Your assignment
Copies of all lines containing the string "both" are needed from the data below.

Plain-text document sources
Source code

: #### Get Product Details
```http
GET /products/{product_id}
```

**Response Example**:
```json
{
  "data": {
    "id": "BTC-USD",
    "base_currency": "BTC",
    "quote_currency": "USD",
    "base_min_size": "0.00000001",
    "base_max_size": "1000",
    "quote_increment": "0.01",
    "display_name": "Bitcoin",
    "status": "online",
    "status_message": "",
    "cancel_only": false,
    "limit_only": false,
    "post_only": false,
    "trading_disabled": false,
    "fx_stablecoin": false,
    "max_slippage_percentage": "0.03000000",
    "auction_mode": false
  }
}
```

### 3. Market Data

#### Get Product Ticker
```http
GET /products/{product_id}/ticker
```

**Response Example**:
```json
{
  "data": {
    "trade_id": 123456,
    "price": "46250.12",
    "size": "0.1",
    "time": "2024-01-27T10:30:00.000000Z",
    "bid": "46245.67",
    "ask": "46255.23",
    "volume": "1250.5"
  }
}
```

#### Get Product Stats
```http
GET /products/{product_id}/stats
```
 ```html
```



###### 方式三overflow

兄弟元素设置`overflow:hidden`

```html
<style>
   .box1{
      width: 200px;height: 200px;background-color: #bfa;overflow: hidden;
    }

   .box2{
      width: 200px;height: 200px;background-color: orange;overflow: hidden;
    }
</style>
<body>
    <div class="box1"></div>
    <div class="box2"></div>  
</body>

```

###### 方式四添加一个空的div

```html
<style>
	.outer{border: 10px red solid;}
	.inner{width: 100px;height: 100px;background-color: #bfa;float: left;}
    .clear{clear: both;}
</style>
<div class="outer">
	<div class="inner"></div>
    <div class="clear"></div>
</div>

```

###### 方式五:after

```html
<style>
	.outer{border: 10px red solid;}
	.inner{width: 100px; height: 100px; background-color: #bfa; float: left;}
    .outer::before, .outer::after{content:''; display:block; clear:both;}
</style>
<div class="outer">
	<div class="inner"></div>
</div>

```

Answer
    .clear{clear: both;}
    .outer::before, .outer::after{content:''; display:block; clear:both;}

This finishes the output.